**Your assignment**
Count the lines below that contain the string "nhập", treating uppercase and lowercase as different, and reply with the number alone.

**Supplied entries**
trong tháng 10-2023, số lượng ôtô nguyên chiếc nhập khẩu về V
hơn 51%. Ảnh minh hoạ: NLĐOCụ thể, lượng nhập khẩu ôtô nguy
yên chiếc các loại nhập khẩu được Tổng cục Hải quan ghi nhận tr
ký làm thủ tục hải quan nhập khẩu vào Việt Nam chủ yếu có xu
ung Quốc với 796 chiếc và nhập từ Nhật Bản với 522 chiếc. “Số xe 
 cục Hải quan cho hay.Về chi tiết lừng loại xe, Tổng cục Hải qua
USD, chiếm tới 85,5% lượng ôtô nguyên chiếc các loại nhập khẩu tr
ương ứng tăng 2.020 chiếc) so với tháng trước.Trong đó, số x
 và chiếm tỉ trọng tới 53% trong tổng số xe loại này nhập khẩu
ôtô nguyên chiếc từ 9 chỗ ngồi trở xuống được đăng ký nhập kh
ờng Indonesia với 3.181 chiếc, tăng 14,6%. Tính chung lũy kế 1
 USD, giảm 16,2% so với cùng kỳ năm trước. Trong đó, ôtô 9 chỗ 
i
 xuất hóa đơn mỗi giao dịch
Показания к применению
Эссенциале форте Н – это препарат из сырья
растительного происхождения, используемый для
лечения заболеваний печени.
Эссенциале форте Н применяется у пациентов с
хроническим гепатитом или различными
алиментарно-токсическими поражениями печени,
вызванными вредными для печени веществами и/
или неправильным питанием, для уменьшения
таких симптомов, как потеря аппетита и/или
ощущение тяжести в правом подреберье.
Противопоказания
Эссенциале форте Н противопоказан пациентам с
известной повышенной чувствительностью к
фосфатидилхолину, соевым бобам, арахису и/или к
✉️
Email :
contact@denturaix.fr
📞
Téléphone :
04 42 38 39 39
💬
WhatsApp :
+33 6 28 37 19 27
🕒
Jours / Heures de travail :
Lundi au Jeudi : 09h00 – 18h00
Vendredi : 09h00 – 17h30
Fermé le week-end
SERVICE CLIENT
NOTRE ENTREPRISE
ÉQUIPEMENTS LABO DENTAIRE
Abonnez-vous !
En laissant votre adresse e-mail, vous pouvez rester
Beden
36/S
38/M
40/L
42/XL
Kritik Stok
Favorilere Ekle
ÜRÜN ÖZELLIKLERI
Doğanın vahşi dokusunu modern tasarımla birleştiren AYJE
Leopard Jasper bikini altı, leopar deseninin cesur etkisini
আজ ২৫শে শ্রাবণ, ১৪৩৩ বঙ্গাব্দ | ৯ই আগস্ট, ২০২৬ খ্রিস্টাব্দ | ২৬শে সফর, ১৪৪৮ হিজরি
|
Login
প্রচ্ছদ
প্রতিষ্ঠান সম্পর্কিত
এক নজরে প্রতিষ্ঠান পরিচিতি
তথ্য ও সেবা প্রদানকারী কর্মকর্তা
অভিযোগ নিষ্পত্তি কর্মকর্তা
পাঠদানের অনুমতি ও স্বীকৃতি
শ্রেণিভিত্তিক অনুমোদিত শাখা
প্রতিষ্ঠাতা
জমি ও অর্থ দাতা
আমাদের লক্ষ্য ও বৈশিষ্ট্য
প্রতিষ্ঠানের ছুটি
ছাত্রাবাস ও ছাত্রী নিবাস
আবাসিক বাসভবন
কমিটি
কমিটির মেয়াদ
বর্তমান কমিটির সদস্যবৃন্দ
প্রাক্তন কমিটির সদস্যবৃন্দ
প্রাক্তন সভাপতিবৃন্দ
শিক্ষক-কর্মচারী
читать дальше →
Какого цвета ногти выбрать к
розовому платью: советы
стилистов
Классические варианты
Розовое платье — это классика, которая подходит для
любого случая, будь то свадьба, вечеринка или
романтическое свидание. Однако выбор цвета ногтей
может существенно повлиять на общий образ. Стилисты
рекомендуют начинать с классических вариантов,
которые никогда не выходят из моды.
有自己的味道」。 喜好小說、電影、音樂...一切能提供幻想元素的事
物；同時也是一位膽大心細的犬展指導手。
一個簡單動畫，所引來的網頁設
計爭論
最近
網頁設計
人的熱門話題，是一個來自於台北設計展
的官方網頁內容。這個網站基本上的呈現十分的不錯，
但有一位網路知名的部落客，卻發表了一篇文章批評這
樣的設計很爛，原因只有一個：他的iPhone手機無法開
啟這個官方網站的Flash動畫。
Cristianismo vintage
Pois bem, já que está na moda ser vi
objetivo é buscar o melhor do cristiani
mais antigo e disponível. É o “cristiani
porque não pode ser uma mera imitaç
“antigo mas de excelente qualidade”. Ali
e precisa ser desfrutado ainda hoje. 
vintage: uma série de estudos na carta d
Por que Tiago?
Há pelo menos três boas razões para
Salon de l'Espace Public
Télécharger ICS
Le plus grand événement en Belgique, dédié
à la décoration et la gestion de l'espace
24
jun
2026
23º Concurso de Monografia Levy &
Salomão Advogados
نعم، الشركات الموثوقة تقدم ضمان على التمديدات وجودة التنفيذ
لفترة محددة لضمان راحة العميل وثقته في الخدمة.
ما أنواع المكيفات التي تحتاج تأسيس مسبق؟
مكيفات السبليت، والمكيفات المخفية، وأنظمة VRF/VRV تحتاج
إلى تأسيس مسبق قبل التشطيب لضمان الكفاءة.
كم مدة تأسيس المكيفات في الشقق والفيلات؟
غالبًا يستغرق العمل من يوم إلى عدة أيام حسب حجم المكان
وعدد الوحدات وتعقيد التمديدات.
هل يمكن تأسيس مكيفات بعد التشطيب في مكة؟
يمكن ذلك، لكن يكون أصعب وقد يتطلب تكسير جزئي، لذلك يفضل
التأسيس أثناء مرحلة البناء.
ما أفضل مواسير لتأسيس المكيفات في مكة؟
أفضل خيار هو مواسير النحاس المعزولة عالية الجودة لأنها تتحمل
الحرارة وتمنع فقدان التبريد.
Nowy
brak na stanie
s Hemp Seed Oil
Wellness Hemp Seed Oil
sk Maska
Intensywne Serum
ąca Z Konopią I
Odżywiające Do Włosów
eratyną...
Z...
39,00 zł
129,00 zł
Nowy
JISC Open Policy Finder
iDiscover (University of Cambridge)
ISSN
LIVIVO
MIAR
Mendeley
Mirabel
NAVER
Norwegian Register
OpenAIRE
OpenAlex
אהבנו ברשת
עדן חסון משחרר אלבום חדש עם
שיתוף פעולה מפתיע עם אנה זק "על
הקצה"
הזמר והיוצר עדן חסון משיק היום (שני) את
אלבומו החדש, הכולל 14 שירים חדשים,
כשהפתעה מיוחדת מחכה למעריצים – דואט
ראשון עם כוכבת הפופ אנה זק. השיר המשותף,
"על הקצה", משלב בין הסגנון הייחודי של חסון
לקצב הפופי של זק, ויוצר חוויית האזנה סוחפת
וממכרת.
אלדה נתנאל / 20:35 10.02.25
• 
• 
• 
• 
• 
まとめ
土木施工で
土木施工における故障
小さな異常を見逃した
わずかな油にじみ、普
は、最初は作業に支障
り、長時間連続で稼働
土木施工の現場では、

**Solution for this task**
8